(Web document revisions)
◆ ◆ ◆ ◆ ◆ ◆ ◆

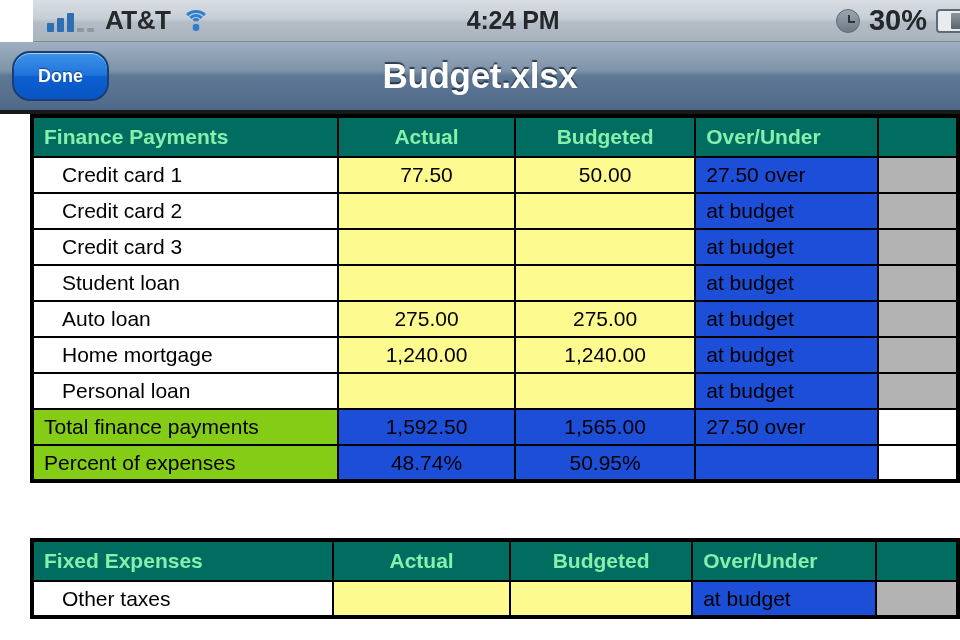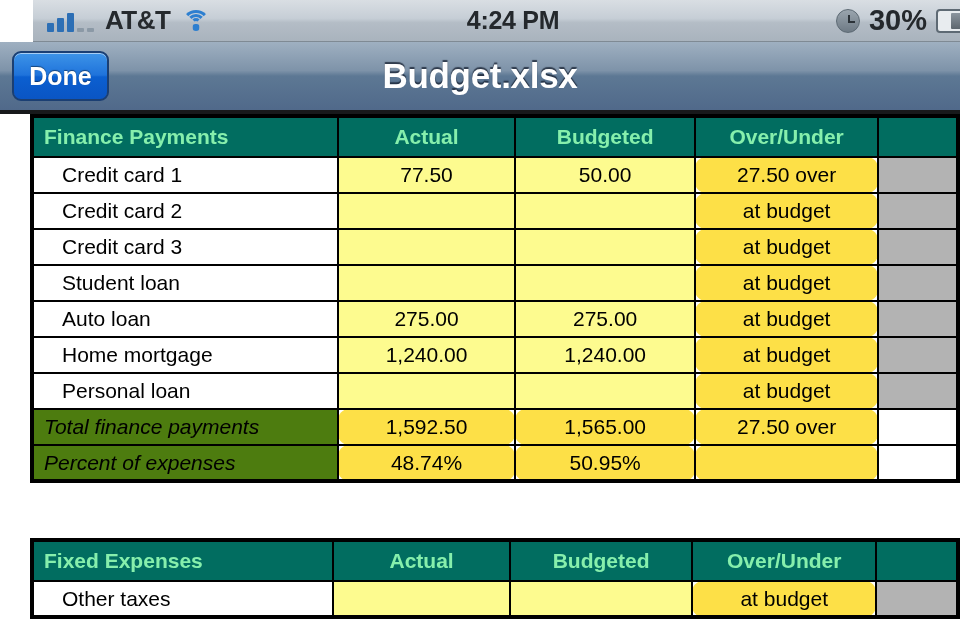--- a/index.html
+++ b/index.html
@@ -61,12 +61,12 @@
     border-bottom:4px solid #18191b;
   }
   #done-button{
-    margin-left:12px; width:97px; height:50px; border-radius:9px;
+    margin-left:12px; width:97px; height:50px; border-radius:18px;
     background:linear-gradient(to bottom,#3d94e8 0%,#1f73db 48%,#0b5fd0 52%,#0a55c4 100%);
     border:2px solid #1b3f73;
     box-shadow:inset 0 1px 0 rgba(255,255,255,.55);
     display:flex; align-items:center; justify-content:center;
-    color:#fff; font-size:25px; font-weight:bold;
+    color:#fff; font-size:18px; font-weight:bold;
     text-shadow:0 -1px 1px rgba(0,0,0,.45);
     cursor:pointer;
   }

◆ ◆ ◆ ◆ ◆ ◆ ◆

◆ **THE PROBLEM**
Nothing but the lines from the one with "display:flex; align-items:center; justify-content:center;" through the final line of the records above should appear, each copied exactly.

◆ **SOLUTION**
     display:flex; align-items:center; justify-content:center;
-    color:#fff; font-size:25px; font-weight:bold;
+    color:#fff; font-size:18px; font-weight:bold;
     text-shadow:0 -1px 1px rgba(0,0,0,.45);
     cursor:pointer;
   }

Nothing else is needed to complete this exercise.